A class action lawsuit dealing with the alleged use of holds, restraints and locked isolation rooms at Jack Hulland Elementary in Whitehorse has been proposed.
Two anonymous plaintiffs are already named in the suit, which covers a 20-year period from the start of the 2002 school year until June 2022.
Both anonymous plaintiffs were students at the school within the last five years. The statement of claim filed Oct. 31 states the lawsuit is being brought on behalf of all students at the school who were subject to holds or restraints or who were locked in rooms or placed in seclusion during the years in question.
The Yukon’s Department of Education and the Jack Hulland school council are named as defendants.
The lawsuit claims that the school council adopted policies allowing for the use of force and confinement as a means of controlling or modifying student behaviour. It adds that the Department of Education was aware of these policies and approved of them.
Use of force at Jack Hulland Elementary has been probed in an RCMP investigation concluding that no charges would be filed relating to a Jan. 27 incident.
Following the filing of the lawsuit, police issued a fresh call for witnesses who saw the use of force or isolation spaces at the school. A Nov. 1 notice states that police were initially made aware of concerns about the school on Nov. 19 of last year. Since then, they say conduct at the school has been under investigation by the Whitehorse RCMP’s general investigation section.
“At this point, the investigators are requesting that any teachers, staff, or parents who have not previously spoken to police and have information about these allegations contact Whitehorse RCMP [General Investigation Section] at 867-667-5551.
“Police will continue to reach out to anyone who is believed to have knowledge relevant to the investigation, but want others who may have information to know that the investigation is still active,” the police notice reads.
“The Jack Hulland Elementary School community was made aware of this new request for witnesses through a letter distributed through the school’s communication channels on Monday, Oct. 24, 2022.”
The situation at the school also drew scrutiny from the Yukon government internally and from opposition MLAs during question period.
The lawsuit claims that holds used on students would sometimes last for hours. It states that occasionally, holds would cause injuries.
Examples provided were incidents where staff members sat on students’ torsos or applied pressure to joints in their arms or shoulders. The lawsuit also claims that students were placed in one of four “isolation cells” that were constructed in 2008. It is claimed that these three-by-three-foot rooms could be locked from the outside and were located in a small classroom that was monitored by video. The lawsuit claims that students would sometimes remain locked up in the rooms for hours, sometimes through their recess and lunch breaks. In some cases, it states that these long detentions were an almost daily occurrence.

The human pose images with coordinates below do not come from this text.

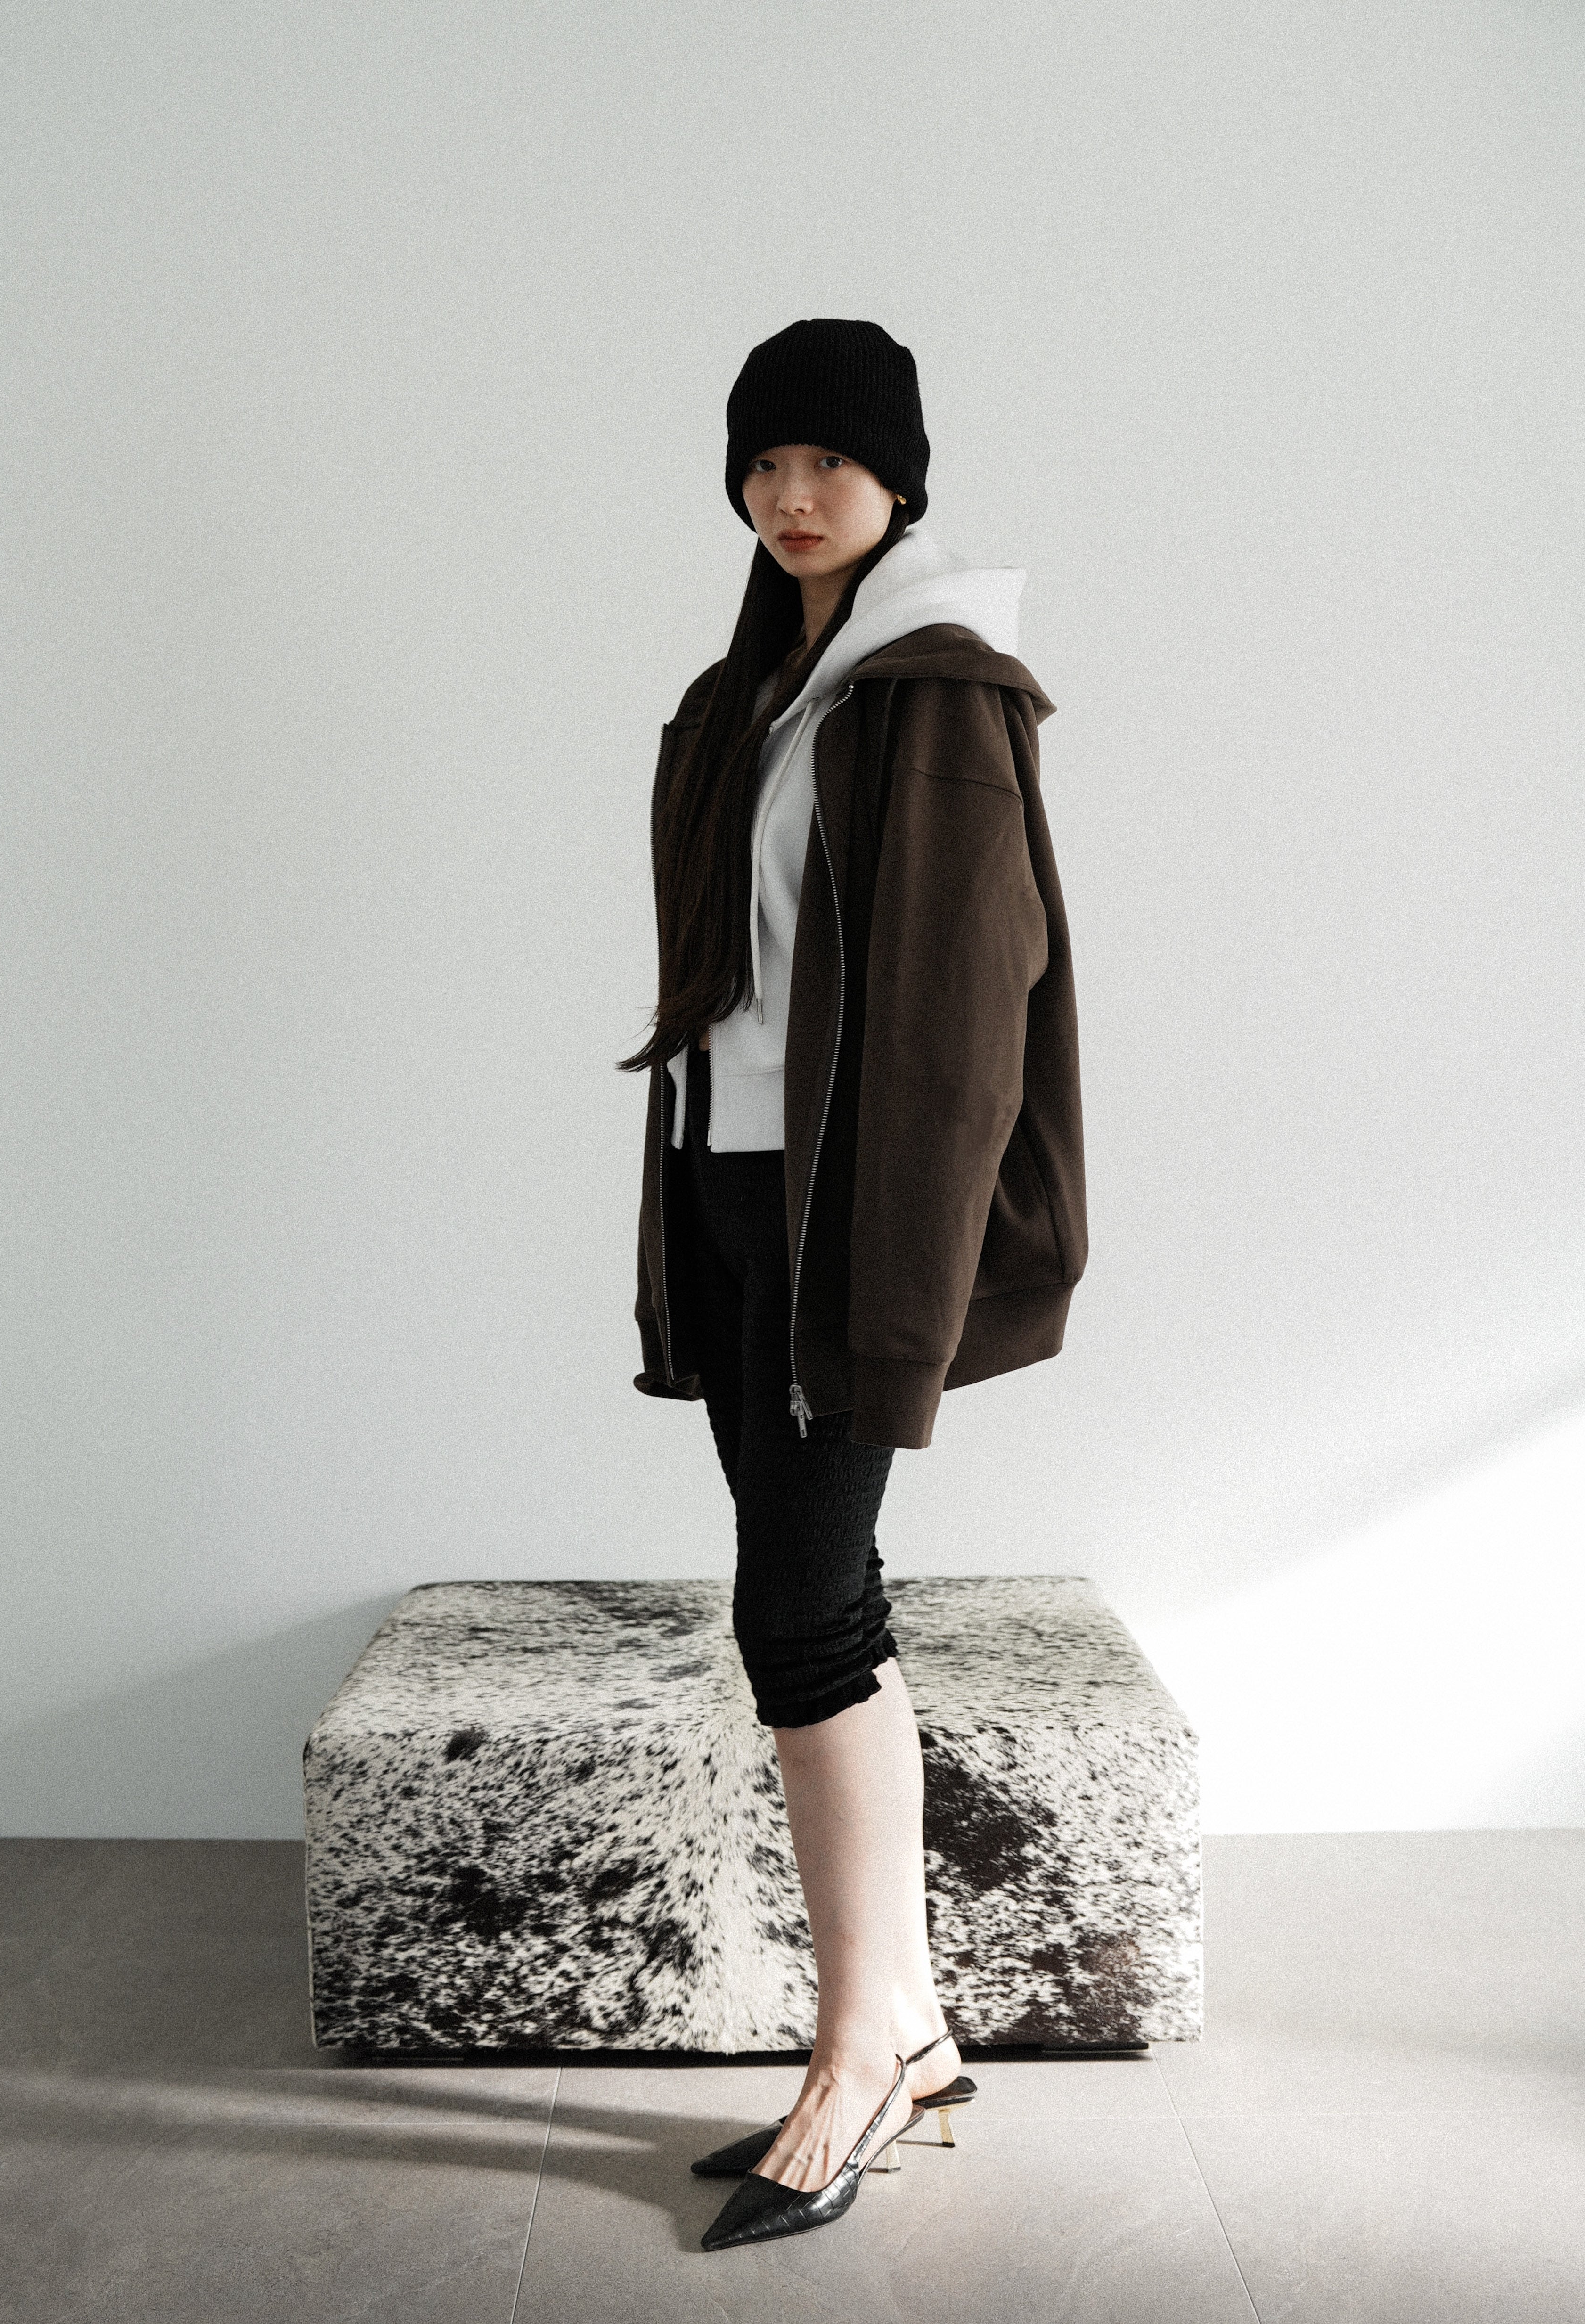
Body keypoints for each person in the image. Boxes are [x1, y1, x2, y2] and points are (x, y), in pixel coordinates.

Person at [622, 316, 1086, 2251]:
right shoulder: (756, 692)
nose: (791, 494)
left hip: (846, 1221)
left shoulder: (936, 690)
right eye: (763, 462)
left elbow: (966, 1018)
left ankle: (858, 2055)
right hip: (733, 1195)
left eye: (827, 459)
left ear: (900, 476)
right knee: (819, 1611)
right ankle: (904, 2027)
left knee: (798, 1612)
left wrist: (898, 1283)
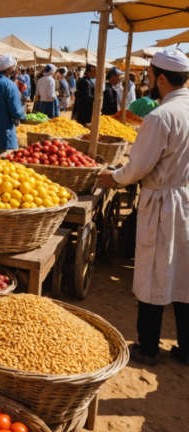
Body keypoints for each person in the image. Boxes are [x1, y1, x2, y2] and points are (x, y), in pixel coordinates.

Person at [97, 49, 189, 367]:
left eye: (149, 76)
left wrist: (113, 177)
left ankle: (147, 348)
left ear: (161, 78)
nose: (147, 81)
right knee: (183, 273)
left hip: (163, 202)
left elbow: (137, 169)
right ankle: (186, 348)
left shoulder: (160, 116)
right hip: (185, 199)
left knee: (153, 272)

The lawsuit claims that parents were not informed or not fully informed about the use of the seclusion rooms or holds and it was suggested that the behaviour of the students could be attributed to parenting or conditions at home.
The lawsuit elaborates on the specific use of holds and seclusion on the two identified plaintiffs, which it states amount to assault, battery and false imprisonment.
It states that both plaintiffs have suffered emotional distress, anxiety, depression and post-traumatic stress disorder as a result of their treatment. Based on their authority over the school, the lawsuit states that the school council and the Department of Education are responsible for these harms and should have done more to prevent them.
The lawsuit seeks declarations from the court holding the defendants liable for either assault, battery and false imprisonment or negligence among other declarations of wrongdoing. Damages for each plaintiff and member of the class action are also being sought but no specific amount was given.